# Want to learn-



## SVSnap (Mar 5, 2007)

Hey all, 
I'm new to forums, but just poking around here I can tell there is an amazing amount of info available and I hope to learn lots.

Long time sailor, used to race buoys and offshore for other people. Now I'm very much owned by a Catalina 30. I have long term coastal cruising dreams for this boat and offshore cruising dreams for another (preferably aluminum) boat. 

My main objective is to continue to learn how to be a SAFE and smart sailor and a competent boat owner.
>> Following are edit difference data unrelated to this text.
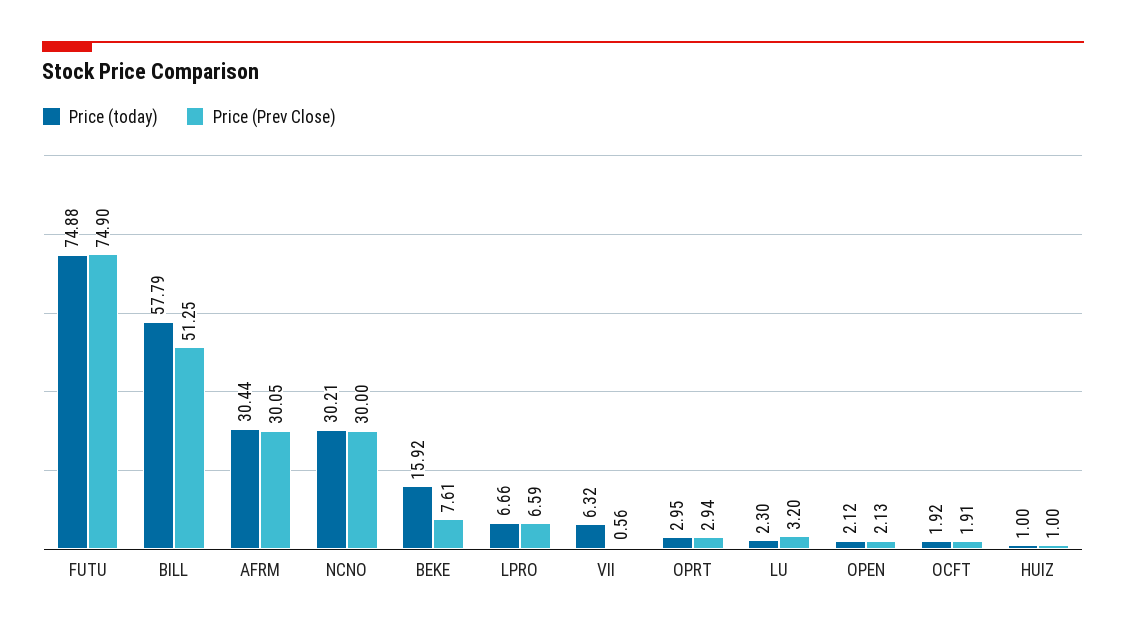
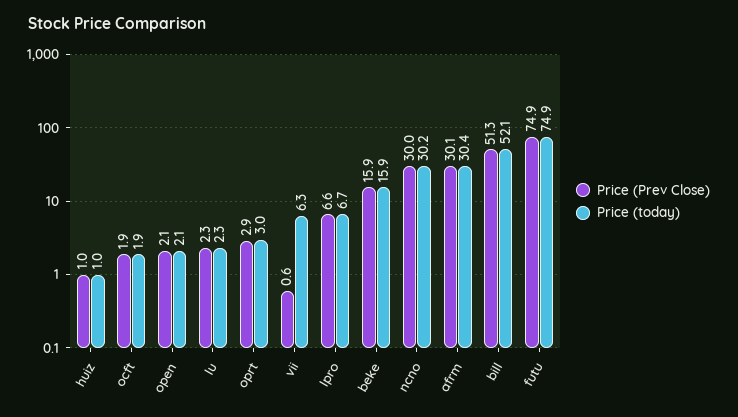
  {
    "Price (today)": {
      "FUTU": 74.88,
-     "BILL": 57.79,
+     "BILL": 52.1,
      "AFRM": 30.44,
      "NCNO": 30.21,
      "BEKE": 15.92,
      "LPRO": 6.66,
      "VII": 6.32,
      "OPRT": 2.95,
      "LU": 2.3,
      "OPEN": 2.12,
      "OCFT": 1.92,
      "HUIZ": 1
    },
    "Price (Prev Close)": {
      "FUTU": 74.9,
      "BILL": 51.25,
      "AFRM": 30.05,
      "NCNO": 30,
-     "BEKE": 7.61,
+     "BEKE": 15.9,
      "LPRO": 6.59,
      "VII": 0.56,
      "OPRT": 2.94,
-     "LU": 3.2,
+     "LU": 2.3,
      "OPEN": 2.13,
      "OCFT": 1.91,
      "HUIZ": 1
    }
  }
Currently in flight school for the U.S. Coast Guard hoping to be a rescue pilot someday.


----------



## PBzeer (Nov 11, 2002)

Welcome aboard Hunter. I must warn you though, that name will generate a lot of jokes among the Hunter critics.
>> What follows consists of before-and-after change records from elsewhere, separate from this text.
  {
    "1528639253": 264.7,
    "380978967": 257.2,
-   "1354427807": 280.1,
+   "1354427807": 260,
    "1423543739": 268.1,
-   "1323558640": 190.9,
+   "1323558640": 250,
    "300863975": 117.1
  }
_Currently at 25 03 36 N 80 27 06 W_


----------



## SVSnap (Mar 5, 2007)

ha ha ha ha ha ha ha

I'm quite used to it by now, but thanks for the warning


----------



## camaraderie (May 22, 2002)

Welcome aboard Coastie! We appreciate the job you guys do!!


----------



## SimonV (Jul 6, 2006)

Good of you to join us. Question, why didn't you race girls.


----------



## artbyjody (Jan 4, 2008)

SimonV said:


> Good of you to join us. Question, why didn't you race girls.


Two words: Lipstick Jungle..


----------